I hesitate, however, to conclude that Amendment 599 is substantive (at least as it applies to Goines’ circumstances), because of the utterly inconsequential change in language from Note 2 to Amendment 599. While Amendment 599 provides more specific direction as to the scope of "underlying offense,” the fact remains that the guidelines at the time Goines was sentenced (as they do today) defined "offense” to include "the offense of conviction and all relevant conduct under § 1B1.3 (Relevant Conduct) unless a different meaning is specified or is otherwise clear from the context.” U.S.S.G. § 1B1, cmt. n.l(Z) (1998) (emphasis added). Substituting this definition of "offense” into Note 2 would seem to render Note 2 identical in substantive scope to Amendment 599. This view, of course, is reinforced, if not fully confirmed, by the Commission's own characterization of the effect of its change, including its repeated characterization of the change as merely clarifying. See U.S.S.G., supp. to app. C, amend. 599 (Reason for Amendment). In particular, the Commission stated that “[t]he amendment clarifies application of the commentary, consistent with the definition of ‘offense’ found in § IB 1.1 (Application Note 1 (Z)) and with general guideline principles. It addresses disparate application arising from conflicting interpretations of the current guideline in different courts....” Id. (emphasis added).

In view of the above, and assuming that this conclusion applies to both paragraphs of Amendment 599, I think it is more likely that the Commission simply concluded in error that clarifying amendments could serve as predicates for a sentence reduction under section 3582(c)(2). There-fore, I defer to the majority’s characterization of the amendment.

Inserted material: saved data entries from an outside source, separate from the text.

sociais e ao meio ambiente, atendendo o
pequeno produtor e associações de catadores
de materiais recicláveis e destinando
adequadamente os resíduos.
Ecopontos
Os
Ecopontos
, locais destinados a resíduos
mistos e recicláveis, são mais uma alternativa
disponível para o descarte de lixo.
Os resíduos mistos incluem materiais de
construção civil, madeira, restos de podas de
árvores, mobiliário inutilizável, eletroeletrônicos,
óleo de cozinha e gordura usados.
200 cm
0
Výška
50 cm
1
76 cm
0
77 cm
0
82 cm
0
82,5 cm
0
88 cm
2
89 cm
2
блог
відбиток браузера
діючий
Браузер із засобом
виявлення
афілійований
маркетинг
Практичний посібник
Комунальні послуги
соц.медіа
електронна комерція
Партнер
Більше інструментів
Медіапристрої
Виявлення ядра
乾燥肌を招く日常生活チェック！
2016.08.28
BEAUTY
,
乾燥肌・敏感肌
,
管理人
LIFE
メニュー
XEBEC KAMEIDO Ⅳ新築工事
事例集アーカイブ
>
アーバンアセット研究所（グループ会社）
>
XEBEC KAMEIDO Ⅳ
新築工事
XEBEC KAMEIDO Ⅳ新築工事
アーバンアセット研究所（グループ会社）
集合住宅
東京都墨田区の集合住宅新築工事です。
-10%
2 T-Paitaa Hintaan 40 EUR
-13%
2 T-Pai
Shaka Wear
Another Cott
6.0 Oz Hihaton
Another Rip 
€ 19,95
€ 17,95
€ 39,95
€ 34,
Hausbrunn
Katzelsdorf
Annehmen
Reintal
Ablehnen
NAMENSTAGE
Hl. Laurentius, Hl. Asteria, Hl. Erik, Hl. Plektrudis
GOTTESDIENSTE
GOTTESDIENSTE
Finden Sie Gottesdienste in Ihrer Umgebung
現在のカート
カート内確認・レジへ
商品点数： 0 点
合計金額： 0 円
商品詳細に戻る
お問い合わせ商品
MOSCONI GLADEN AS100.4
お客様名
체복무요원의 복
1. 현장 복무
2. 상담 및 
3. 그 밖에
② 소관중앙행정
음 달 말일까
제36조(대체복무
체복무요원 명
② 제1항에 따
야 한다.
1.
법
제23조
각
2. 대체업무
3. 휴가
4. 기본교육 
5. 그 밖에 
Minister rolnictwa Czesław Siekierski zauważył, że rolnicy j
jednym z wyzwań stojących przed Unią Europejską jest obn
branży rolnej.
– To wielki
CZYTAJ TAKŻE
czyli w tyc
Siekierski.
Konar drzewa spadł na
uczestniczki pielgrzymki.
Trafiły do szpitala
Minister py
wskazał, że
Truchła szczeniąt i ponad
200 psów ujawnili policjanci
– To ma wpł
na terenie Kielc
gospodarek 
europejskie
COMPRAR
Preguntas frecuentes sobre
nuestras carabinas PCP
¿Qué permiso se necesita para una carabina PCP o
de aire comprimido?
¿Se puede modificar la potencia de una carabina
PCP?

. The majority places significant emphasis on the fact that no other court has reached the conclusion I have in this case. Without addressing these arguments in detail, I imagine that those earlier courts that, at least implicitly, reached the contrary interpretation of section 3582(c)(2) suffered (to the extent they gave much thought to the question at all) from interpretive errors similar to those made by the majority.

. Assuming that each of the ostensibly clarifying amendments listed in section IB 1.10(c) is clarifying in all respects, I do not disagree that such listings demonstrate the Commission’s view that section IB 1.10(a) can potentially be satisfied by clarifying amendments.

. But my position is not, as might be suggested by the majority's citation to Rust, ante at 478-79, that the Commission's interpretation is invalid because it represents an unexplained departure from the Commission's longstanding views, although that may well be the case; my point, again, is that the Commission's current interpretation is not a "plausible construction” of, i.e., is plainly inconsistent with, the language of section 1B1.10(a). Ehlert v. United States, 402 U.S. 99, 105, 91 S.Ct. 1319, 28 L.Ed.2d 625 (1971).

. I disagree with the majority's view that Braxton justified its decision to pass on the first issue in part because "the Sentencing Commission was fully empowered ... to rectify any harms that might have resulted from incorrect interpretations of the relevant guideline.” Ante at 480. That is too broad a reading of the Court’s explanation for bypassing the stipulation issue; the opinion does not nearly construe the Commission's powers so expansively.

. Although the phrasing of the Commission's request for comments might suggest that a clarifying amendment would be forthcoming, it certainly does not require that result.